Find each line in the data that contains the string "para" and copy those lines out in full. Treat uppercase and lowercase letters as different.

==== Data under study

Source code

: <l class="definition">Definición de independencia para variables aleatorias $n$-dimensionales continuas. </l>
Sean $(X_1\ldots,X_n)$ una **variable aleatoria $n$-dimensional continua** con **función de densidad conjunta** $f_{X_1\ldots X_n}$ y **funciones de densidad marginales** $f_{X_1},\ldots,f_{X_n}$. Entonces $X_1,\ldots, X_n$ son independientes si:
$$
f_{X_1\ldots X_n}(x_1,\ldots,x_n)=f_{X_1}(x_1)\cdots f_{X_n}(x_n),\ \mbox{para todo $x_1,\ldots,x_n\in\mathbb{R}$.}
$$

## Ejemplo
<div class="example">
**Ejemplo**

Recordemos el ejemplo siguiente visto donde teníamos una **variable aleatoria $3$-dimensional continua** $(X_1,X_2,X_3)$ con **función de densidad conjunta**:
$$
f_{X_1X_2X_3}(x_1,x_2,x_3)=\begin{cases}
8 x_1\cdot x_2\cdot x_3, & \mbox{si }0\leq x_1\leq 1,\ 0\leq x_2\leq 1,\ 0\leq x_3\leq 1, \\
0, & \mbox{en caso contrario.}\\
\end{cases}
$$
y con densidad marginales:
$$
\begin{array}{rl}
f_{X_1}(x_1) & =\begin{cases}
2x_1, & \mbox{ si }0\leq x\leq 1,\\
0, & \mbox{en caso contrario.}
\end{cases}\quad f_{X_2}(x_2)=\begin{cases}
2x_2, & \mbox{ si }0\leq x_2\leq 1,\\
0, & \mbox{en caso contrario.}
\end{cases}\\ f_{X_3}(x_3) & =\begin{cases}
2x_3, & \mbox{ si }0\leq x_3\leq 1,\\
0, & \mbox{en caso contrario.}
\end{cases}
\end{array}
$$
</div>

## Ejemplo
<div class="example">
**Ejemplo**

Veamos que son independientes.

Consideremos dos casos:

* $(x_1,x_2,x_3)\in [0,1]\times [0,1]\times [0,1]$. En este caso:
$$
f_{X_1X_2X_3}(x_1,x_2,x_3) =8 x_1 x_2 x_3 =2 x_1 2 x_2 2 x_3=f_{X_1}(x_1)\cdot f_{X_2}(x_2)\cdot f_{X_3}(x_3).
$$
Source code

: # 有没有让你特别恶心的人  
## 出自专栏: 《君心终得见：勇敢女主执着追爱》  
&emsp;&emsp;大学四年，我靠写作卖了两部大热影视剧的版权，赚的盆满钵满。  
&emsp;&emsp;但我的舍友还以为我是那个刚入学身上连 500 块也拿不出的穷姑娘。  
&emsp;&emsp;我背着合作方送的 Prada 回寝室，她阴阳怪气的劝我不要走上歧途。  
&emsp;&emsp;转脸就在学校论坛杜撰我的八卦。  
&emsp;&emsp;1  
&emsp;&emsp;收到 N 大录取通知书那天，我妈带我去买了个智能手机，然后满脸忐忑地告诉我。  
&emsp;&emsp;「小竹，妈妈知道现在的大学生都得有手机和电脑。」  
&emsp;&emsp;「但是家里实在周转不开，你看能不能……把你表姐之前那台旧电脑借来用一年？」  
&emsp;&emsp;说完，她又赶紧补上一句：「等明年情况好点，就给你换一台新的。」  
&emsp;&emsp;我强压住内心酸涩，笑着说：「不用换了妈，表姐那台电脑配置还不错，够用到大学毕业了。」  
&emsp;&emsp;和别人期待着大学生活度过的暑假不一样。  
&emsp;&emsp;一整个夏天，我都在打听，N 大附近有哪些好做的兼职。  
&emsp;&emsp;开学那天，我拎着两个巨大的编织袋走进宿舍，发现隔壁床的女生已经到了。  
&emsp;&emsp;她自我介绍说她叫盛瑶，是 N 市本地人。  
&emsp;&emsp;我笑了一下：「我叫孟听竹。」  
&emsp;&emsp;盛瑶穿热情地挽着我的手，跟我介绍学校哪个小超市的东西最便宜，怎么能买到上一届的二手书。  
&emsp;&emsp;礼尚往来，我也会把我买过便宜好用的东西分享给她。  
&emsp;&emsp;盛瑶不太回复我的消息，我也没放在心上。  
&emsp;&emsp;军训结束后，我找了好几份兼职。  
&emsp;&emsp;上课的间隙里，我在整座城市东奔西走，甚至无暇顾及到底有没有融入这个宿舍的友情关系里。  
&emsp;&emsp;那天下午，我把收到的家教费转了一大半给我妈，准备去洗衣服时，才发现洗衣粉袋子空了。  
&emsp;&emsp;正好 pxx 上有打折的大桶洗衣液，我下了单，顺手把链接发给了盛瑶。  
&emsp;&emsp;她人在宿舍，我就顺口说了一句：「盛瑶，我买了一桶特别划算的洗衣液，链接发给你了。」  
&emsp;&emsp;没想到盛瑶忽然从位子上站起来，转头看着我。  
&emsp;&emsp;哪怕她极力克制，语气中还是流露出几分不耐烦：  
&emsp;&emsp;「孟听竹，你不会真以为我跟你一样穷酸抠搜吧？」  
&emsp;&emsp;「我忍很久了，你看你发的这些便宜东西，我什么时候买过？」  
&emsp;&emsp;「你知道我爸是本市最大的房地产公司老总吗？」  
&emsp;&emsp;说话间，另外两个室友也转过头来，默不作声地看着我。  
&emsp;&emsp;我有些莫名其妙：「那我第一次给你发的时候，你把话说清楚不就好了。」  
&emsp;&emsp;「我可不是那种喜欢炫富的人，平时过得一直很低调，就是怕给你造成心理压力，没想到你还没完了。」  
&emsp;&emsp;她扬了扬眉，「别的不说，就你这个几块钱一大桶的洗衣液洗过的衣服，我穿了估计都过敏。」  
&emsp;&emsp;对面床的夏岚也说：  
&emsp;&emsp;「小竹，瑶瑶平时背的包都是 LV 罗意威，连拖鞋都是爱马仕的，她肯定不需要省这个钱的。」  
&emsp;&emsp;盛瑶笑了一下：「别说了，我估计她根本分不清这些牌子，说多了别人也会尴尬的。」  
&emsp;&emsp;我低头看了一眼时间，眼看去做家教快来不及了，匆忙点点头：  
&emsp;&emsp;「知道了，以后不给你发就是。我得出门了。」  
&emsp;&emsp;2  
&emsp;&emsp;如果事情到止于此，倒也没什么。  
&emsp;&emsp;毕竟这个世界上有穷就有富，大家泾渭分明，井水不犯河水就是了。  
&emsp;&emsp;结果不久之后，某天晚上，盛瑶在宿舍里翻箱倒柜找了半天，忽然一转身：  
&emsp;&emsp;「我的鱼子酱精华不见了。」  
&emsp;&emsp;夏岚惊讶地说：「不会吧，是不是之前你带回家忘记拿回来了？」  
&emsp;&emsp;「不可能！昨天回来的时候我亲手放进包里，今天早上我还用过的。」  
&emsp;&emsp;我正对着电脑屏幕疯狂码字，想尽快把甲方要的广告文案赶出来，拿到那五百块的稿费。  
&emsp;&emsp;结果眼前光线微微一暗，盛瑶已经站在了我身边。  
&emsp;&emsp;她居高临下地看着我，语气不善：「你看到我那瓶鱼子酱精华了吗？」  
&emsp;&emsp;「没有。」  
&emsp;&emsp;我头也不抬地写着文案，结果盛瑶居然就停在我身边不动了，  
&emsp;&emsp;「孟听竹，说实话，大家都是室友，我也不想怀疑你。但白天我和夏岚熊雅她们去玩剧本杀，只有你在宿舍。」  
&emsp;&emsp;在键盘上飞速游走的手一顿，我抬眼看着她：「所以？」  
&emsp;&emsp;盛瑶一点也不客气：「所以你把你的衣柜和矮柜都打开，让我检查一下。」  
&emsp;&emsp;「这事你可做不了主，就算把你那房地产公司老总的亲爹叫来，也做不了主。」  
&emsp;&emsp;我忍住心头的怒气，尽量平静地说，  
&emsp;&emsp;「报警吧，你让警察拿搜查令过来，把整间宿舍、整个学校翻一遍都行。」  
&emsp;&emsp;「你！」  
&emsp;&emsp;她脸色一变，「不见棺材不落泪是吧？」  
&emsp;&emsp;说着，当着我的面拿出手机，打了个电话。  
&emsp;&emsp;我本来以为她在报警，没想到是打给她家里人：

========

Solution for this task:
: <l class="definition">Definición de independencia para variables aleatorias $n$-dimensionales continuas. </l>
f_{X_1\ldots X_n}(x_1,\ldots,x_n)=f_{X_1}(x_1)\cdots f_{X_n}(x_n),\ \mbox{para todo $x_1,\ldots,x_n\in\mathbb{R}$.}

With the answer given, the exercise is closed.